▶ _Exercise_
Where the string "amueblada" shows up in a line of the records, copy that line.

▶ _Data_
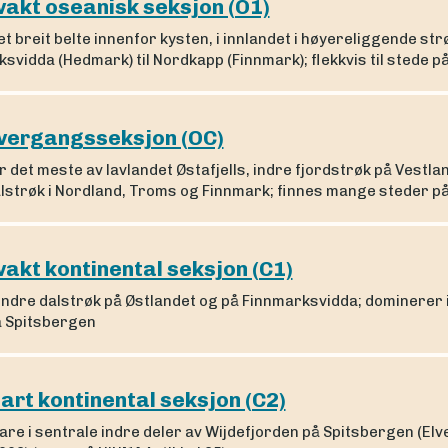
vakt oseanisk seksjon (O1)
 et breit belte innenfor kysten, i innlandet i høyereliggende str
vidda (Hedmark) til Nordkapp (Finnmark); flekkvis til stede p
vergangsseksjon (OC)
 det meste av lavlandet Østafjells, indre fjordstrøk på Vestla
alstrøk i Nordland, Troms og Finnmark; finnes mange steder p
vakt kontinental seksjon (C1)
 indre dalstrøk på Østlandet og på Finnmarksvidda; dominerer 
å Spitsbergen
lart kontinental seksjon (C2)
are i sentrale indre deler av Wijdefjorden på Spitsbergen (Elv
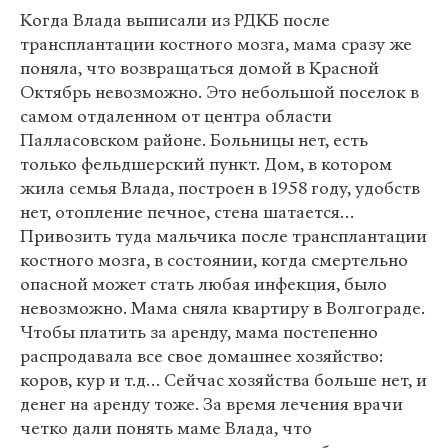
Когда Влада выписали из РДКБ после
трансплантации костного мозга, мама сразу же
поняла, что возвращаться домой в Красной
Октябрь невозможно. Это небольшой поселок в
самом отдаленном от центра области
Палласовском районе. Больницы нет, есть
только фельдшерский пункт. Дом, в котором
жила семья Влада, построен в 1958 году, удобств
нет, отопление печное, стена шатается…
Привозить туда мальчика после трансплантации
костного мозга, в состоянии, когда смертельно
опасной может стать любая инфекция, было
невозможно. Мама сняла квартиру в Волгограде.
Чтобы платить за аренду, мама постепенно
распродавала все свое домашнее хозяйство:
коров, кур и т.д… Сейчас хозяйства больше нет, и
денег на аренду тоже. За время лечения врачи
четко дали понять маме Влада, что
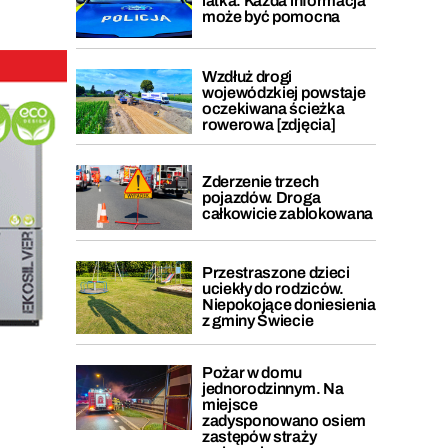
latka. Każda informacja
może być pomocna
Wzdłuż drogi
wojewódzkiej powstaje
oczekiwana ścieżka
rowerowa [zdjęcia]
Zderzenie trzech
pojazdów. Droga
całkowicie zablokowana
Przestraszone dzieci
uciekły do rodziców.
Niepokojące doniesienia
z gminy Świecie
Pożar w domu
jednorodzinnym. Na
miejsce
zadysponowano osiem
zastępów straży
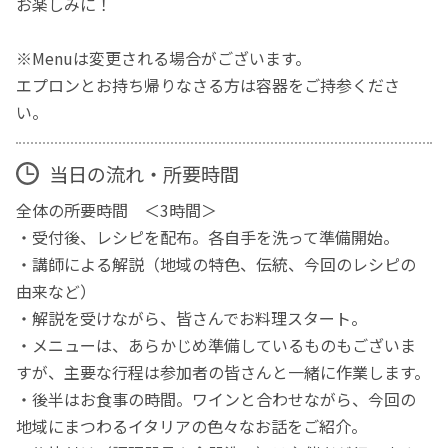
お楽しみに！
※Menuは変更される場合がございます。
エプロンとお持ち帰りなさる方は容器をご持参くださ
い。
当日の流れ・所要時間
全体の所要時間 ＜3時間＞
・受付後、レシピを配布。各自手を洗って準備開始。
・講師による解説（地域の特色、伝統、今回のレシピの
由来など）
・解説を受けながら、皆さんでお料理スタート。
・メニューは、あらかじめ準備しているものもございま
すが、主要な行程は参加者の皆さんと一緒に作業します。
・後半はお食事の時間。ワインと合わせながら、今回の
地域にまつわるイタリアの色々なお話をご紹介。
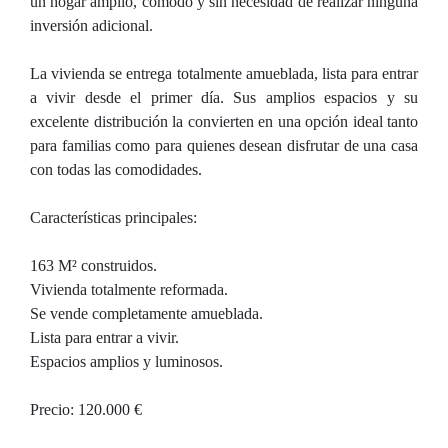
un hogar amplio, cómodo y sin necesidad de realizar ninguna
inversión adicional.
La vivienda se entrega totalmente amueblada, lista para entrar
a vivir desde el primer día. Sus amplios espacios y su
excelente distribución la convierten en una opción ideal tanto
para familias como para quienes desean disfrutar de una casa
con todas las comodidades.
Características principales:
163 M² construidos.
Vivienda totalmente reformada.
Se vende completamente amueblada.
Lista para entrar a vivir.
Espacios amplios y luminosos.
Precio: 120.000 €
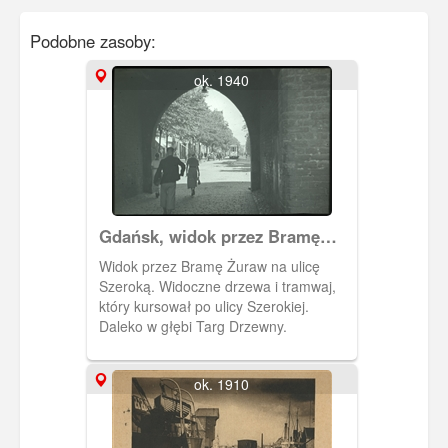
Podobne zasoby:
ok. 1940
Gdańsk, widok przez Bramę
Żuraw
Widok przez Bramę Żuraw na ulicę
Szeroką. Widoczne drzewa i tramwaj,
który kursował po ulicy Szerokiej.
Daleko w głębi Targ Drzewny.
ok. 1910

▶ _Exercise response_
La vivienda se entrega totalmente amueblada, lista para entrar
Se vende completamente amueblada.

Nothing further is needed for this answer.